The Overland was a fight of two Titans, Generals Lee and Grant, opening with Grant electing to cross the Rapidan River downstream from the Confederate defenses, thinking perhaps Lee would not engage in the tangled thicket known as The Wilderness.

On May 5th, the first day in the Battle of The Wilderness, the 19th Maine had some action but on the 6th they hotly engaged superior numbers of Confederates while fires raged through the woods and at one point the breastworks of the 19th were on fire, “in some places Longstreet planted their colors on our works…the loss was severe.”  A Confederate offensive drove the Union Army back, and with this Grant responded by shifting 10 miles south to Spotsylvania Court House to place the Union Army between Lee and Richmond and find more favorable ground for battle.

The whereabouts of Albert and the 6th Maine Light Artillery during the Battle of the Wilderness are not known to this writer but the 19th Maine diarist at one point on the second day mentions the 6th Maine Battery.  The Wilderness, however, was an infantry battle and the 6th's battery of cannons of little use.

The 19th Maine’s commander, Seldon Connor, was wounded in the Wilderness and replaced by Major Welch.  The Second Corps moved south toward Spotsylvania on May 8th; the 19th Regiment's diarist writes,

“the experience of the last three days cast its shadow over the troops.  As they marched away, the men of the Regiment, unaccustomed to weeping, looked, with moistened eyes and quivering lips, into the burning woods behind them, where so many of their comrades lay, unburied, comrades who, in their dear old homes, had been their neighbors and schoolmates.”

Lee was able to maneuver his troops south of Grant, and on May 9th the 19th Maine engaged at the Po River.  Both sides built earthworks with some skirmishing going on in preparation for the confrontation at Spotsylvania Court House.  On the 10th, the 19th Maine took part in the charge on Laurel Hill held by the Confederates, the main obstacle to taking Spotsylvania Court House,

“the soldiers would cheerfully respond to any order General Hancock might give.  Our Division had more confidence because he was there.  So when the order was given to charge, Webb’s Brigade went forward with the rest of the line, with a wild rush toward the nearest point of the Confederate works.  On account of the trees and underbrush it was impossible to keep a regular line of battle.  The works to be captured were on higher ground, but the troops never reached the Confederate entrenchments.”

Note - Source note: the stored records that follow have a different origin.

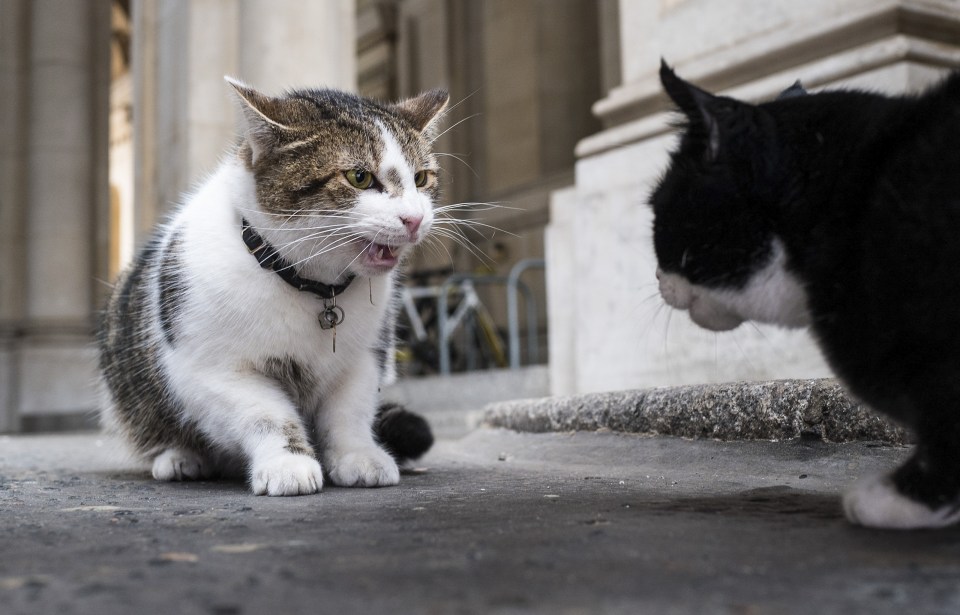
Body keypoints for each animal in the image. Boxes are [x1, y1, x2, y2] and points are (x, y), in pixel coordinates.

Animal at [97, 79, 442, 498]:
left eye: (421, 179)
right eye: (359, 177)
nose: (415, 219)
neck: (314, 287)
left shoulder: (364, 358)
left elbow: (350, 412)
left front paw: (359, 456)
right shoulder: (213, 369)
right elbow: (267, 415)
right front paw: (288, 464)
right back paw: (180, 458)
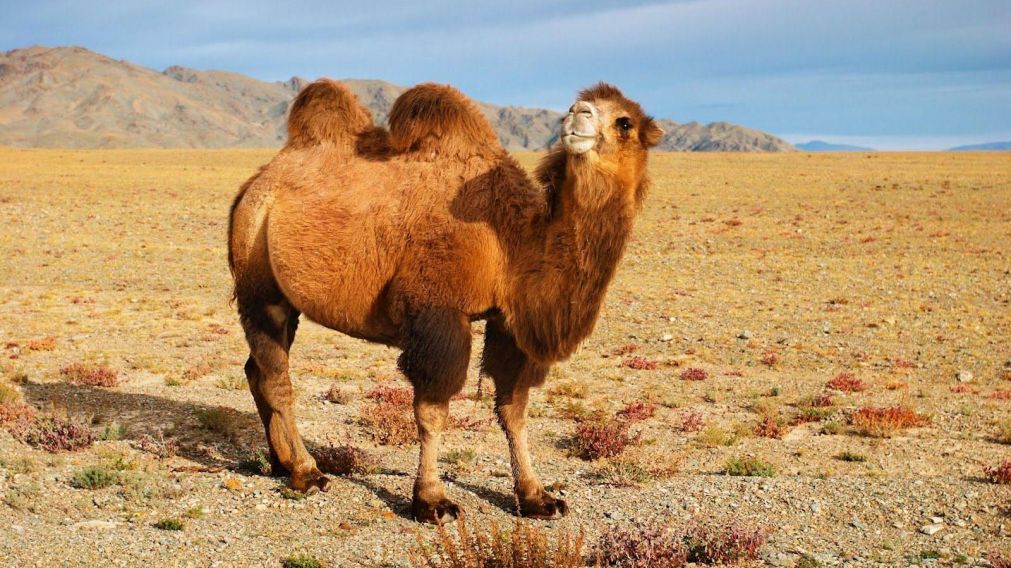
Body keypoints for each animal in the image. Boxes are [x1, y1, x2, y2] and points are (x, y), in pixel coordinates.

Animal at [227, 79, 662, 523]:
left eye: (624, 122)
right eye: (577, 107)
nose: (578, 113)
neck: (512, 240)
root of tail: (257, 183)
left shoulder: (508, 322)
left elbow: (514, 409)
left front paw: (538, 497)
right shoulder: (438, 312)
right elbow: (433, 411)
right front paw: (432, 500)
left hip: (284, 294)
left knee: (256, 369)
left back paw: (280, 462)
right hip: (258, 279)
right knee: (276, 376)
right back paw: (306, 472)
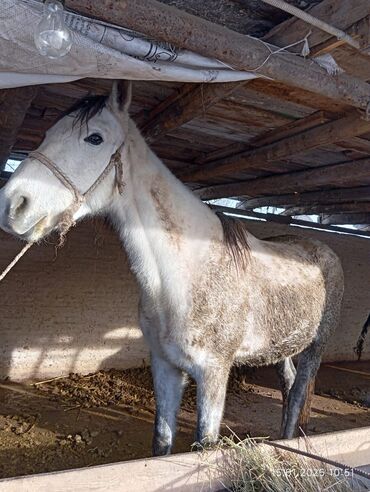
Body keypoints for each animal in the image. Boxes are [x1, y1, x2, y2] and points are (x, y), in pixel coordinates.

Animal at [0, 80, 344, 454]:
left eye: (95, 138)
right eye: (47, 133)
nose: (13, 204)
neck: (184, 274)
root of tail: (323, 250)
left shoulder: (213, 372)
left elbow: (204, 445)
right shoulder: (164, 366)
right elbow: (161, 442)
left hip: (315, 348)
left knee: (297, 395)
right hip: (282, 348)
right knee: (288, 385)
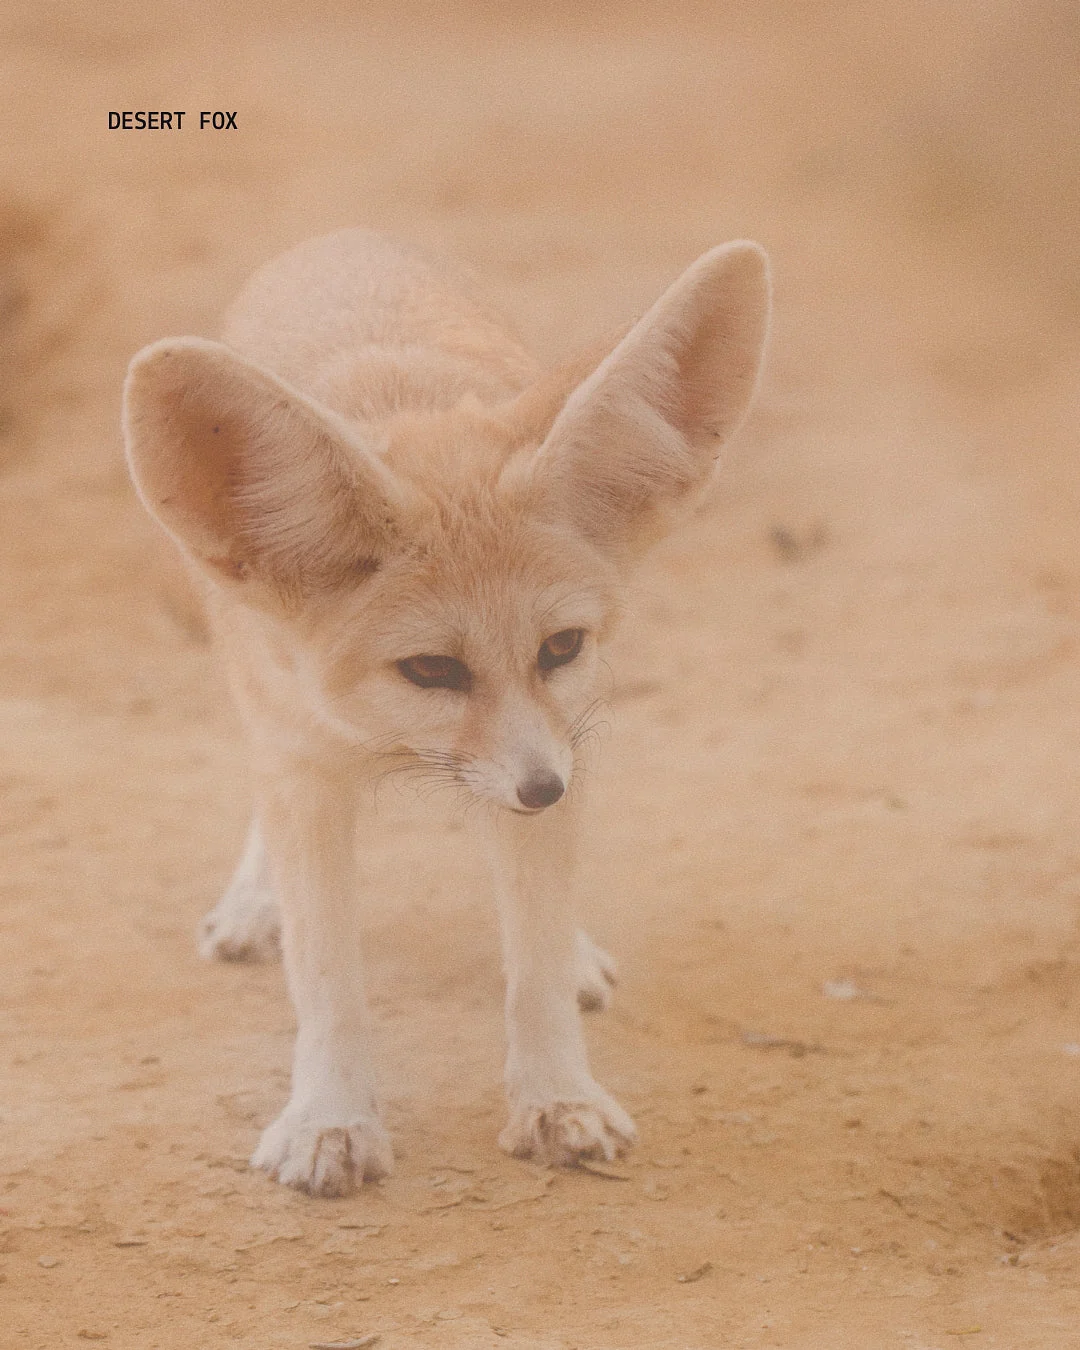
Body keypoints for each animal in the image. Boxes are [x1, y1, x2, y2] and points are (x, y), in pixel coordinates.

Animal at [122, 228, 770, 1197]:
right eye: (431, 668)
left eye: (561, 647)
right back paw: (252, 900)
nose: (542, 792)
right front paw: (331, 1118)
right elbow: (325, 977)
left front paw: (557, 1096)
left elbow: (533, 961)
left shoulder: (558, 743)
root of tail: (343, 236)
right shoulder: (305, 766)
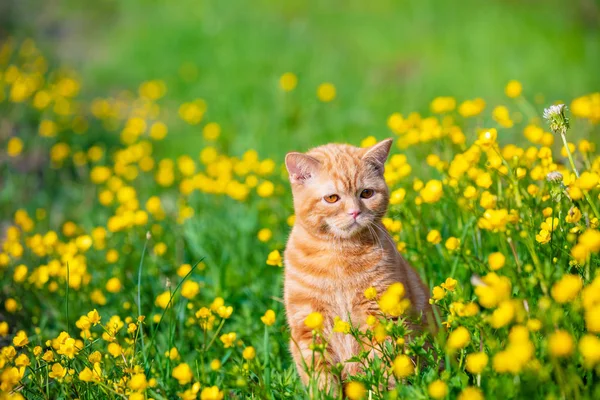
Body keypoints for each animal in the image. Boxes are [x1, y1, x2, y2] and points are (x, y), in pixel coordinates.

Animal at [282, 138, 432, 388]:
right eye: (332, 198)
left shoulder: (381, 314)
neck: (339, 253)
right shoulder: (307, 327)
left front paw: (384, 390)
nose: (354, 212)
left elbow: (382, 364)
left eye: (367, 193)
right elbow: (321, 380)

While George’s regiment was charging Laurel Hill on May 10, somewhere nearby young Albert was engaged in some of his first serious action when wounded by a shell.  He was moved to a field hospital and died the following day.

Private Albert E. Studley was originally buried at Laurel Hill, Spotsylvania, and later moved to Fredericksburg National Cemetery, Plot # 767.




Although we don’t know the exact location of the 6th Maine on the 10th, the fact he was first buried on Laurel Hill indicates this as the site of the field hospital and that Albert was wounded nearby.  His father’s 19th Maine Regiment was engaged in the assault on Laurel Hill on the same day.

Being in the vicinity, George probably learned of his son’s death the same day.  Lieutenant George Studley had another year of bloody fighting before the war ended in June 1865.

Lt. Studley and his two brothers all survived the war.

Sources:  The History of the Nineteenth Regiment of Maine Volunteer infantgry, 1862-1865, John Day Smith, 1909.

Thanks to Theresa Thrush, our cousin who found Albert's photo among her mother's collection last summer.

The Cousins have created a Living Legacy to Albert through the Hallowed Ground Living Legacy Tree Planting Project to Commemorate the 150th anniversary of the Civil Way by planting and designating one tree for each of the 620,000 soldiers who died, each life as valuable as Albert's.